◆ Your task
Write the records out exactly as shown. No pictures.

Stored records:
%%
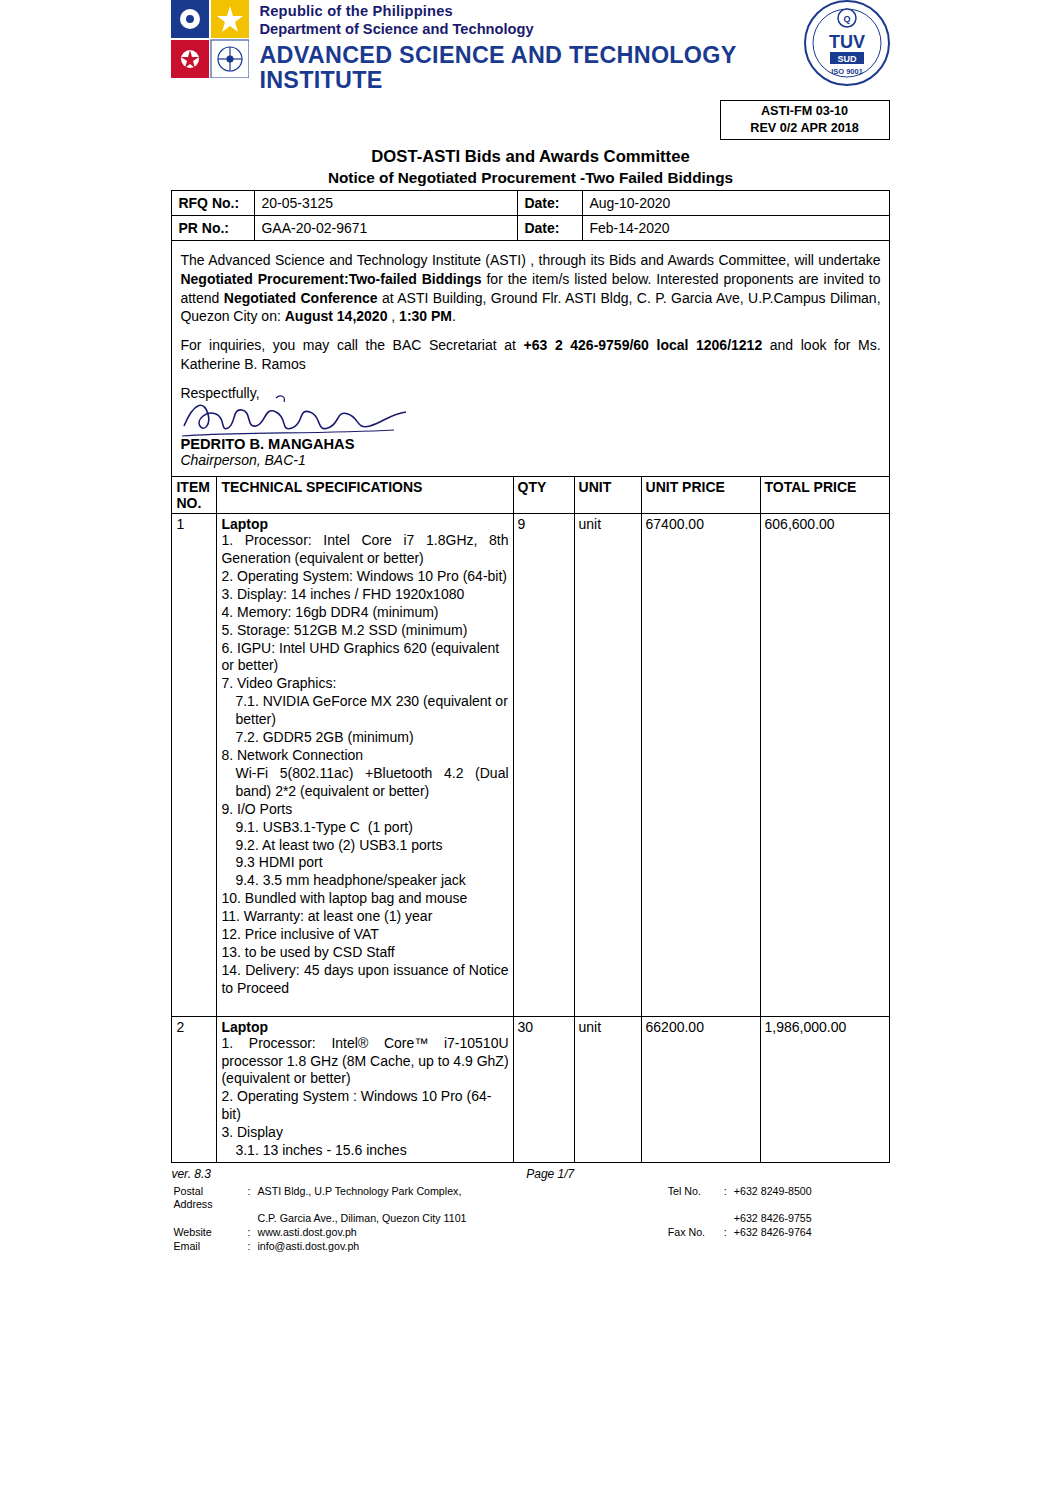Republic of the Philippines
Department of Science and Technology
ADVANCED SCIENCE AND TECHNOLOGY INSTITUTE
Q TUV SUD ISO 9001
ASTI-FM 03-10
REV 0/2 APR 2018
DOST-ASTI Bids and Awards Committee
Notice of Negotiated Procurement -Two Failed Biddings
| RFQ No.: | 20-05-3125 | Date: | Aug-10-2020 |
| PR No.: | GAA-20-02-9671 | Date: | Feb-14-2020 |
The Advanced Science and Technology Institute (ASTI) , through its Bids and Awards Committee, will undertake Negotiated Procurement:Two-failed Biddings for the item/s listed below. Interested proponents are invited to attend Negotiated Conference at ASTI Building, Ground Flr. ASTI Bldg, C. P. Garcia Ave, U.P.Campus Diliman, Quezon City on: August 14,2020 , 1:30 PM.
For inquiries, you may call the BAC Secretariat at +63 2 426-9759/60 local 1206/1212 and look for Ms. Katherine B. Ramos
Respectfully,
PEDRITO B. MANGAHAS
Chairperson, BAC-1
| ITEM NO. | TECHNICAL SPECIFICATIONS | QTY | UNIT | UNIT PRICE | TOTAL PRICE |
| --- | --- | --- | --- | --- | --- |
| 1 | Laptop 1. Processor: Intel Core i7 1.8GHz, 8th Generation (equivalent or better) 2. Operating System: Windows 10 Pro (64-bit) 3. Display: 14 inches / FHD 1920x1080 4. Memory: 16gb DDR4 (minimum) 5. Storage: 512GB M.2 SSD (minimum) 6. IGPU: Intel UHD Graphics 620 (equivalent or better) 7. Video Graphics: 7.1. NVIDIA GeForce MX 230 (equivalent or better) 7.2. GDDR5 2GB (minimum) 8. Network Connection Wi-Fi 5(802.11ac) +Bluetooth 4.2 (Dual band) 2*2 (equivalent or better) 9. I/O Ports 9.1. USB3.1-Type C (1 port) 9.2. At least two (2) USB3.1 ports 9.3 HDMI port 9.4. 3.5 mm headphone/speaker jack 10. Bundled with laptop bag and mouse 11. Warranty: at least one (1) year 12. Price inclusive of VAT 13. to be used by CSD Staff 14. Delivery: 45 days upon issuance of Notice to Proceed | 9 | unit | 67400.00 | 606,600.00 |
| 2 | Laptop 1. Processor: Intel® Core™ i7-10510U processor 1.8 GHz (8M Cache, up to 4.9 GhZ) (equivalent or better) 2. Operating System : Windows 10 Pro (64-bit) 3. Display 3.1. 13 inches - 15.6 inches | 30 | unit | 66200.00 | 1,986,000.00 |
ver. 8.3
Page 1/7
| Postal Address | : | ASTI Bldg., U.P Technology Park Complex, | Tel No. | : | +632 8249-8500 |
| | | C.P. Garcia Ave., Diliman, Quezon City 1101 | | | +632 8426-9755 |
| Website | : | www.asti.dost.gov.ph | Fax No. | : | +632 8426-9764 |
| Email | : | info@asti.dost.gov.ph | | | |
%%
◆ Solution for this exercise
Republic of the Philippines
Department of Science and Technology
ADVANCED SCIENCE AND TECHNOLOGY INSTITUTE
Q TUV SUD ISO 9001
ASTI-FM 03-10
REV 0/2 APR 2018
DOST-ASTI Bids and Awards Committee
Notice of Negotiated Procurement -Two Failed Biddings
| RFQ No.: | 20-05-3125 | Date: | Aug-10-2020 |
| PR No.: | GAA-20-02-9671 | Date: | Feb-14-2020 |
The Advanced Science and Technology Institute (ASTI) , through its Bids and Awards Committee, will undertake Negotiated Procurement:Two-failed Biddings for the item/s listed below. Interested proponents are invited to attend Negotiated Conference at ASTI Building, Ground Flr. ASTI Bldg, C. P. Garcia Ave, U.P.Campus Diliman, Quezon City on: August 14,2020 , 1:30 PM.
For inquiries, you may call the BAC Secretariat at +63 2 426-9759/60 local 1206/1212 and look for Ms. Katherine B. Ramos
Respectfully,
PEDRITO B. MANGAHAS
Chairperson, BAC-1
| ITEM NO. | TECHNICAL SPECIFICATIONS | QTY | UNIT | UNIT PRICE | TOTAL PRICE |
| --- | --- | --- | --- | --- | --- |
| 1 | Laptop 1. Processor: Intel Core i7 1.8GHz, 8th Generation (equivalent or better) 2. Operating System: Windows 10 Pro (64-bit) 3. Display: 14 inches / FHD 1920x1080 4. Memory: 16gb DDR4 (minimum) 5. Storage: 512GB M.2 SSD (minimum) 6. IGPU: Intel UHD Graphics 620 (equivalent or better) 7. Video Graphics: 7.1. NVIDIA GeForce MX 230 (equivalent or better) 7.2. GDDR5 2GB (minimum) 8. Network Connection Wi-Fi 5(802.11ac) +Bluetooth 4.2 (Dual band) 2*2 (equivalent or better) 9. I/O Ports 9.1. USB3.1-Type C (1 port) 9.2. At least two (2) USB3.1 ports 9.3 HDMI port 9.4. 3.5 mm headphone/speaker jack 10. Bundled with laptop bag and mouse 11. Warranty: at least one (1) year 12. Price inclusive of VAT 13. to be used by CSD Staff 14. Delivery: 45 days upon issuance of Notice to Proceed | 9 | unit | 67400.00 | 606,600.00 |
| 2 | Laptop 1. Processor: Intel® Core™ i7-10510U processor 1.8 GHz (8M Cache, up to 4.9 GhZ) (equivalent or better) 2. Operating System : Windows 10 Pro (64-bit) 3. Display 3.1. 13 inches - 15.6 inches | 30 | unit | 66200.00 | 1,986,000.00 |
ver. 8.3
Page 1/7
| Postal Address | : | ASTI Bldg., U.P Technology Park Complex, | Tel No. | : | +632 8249-8500 |
| | | C.P. Garcia Ave., Diliman, Quezon City 1101 | | | +632 8426-9755 |
| Website | : | www.asti.dost.gov.ph | Fax No. | : | +632 8426-9764 |
| Email | : | info@asti.dost.gov.ph | | | |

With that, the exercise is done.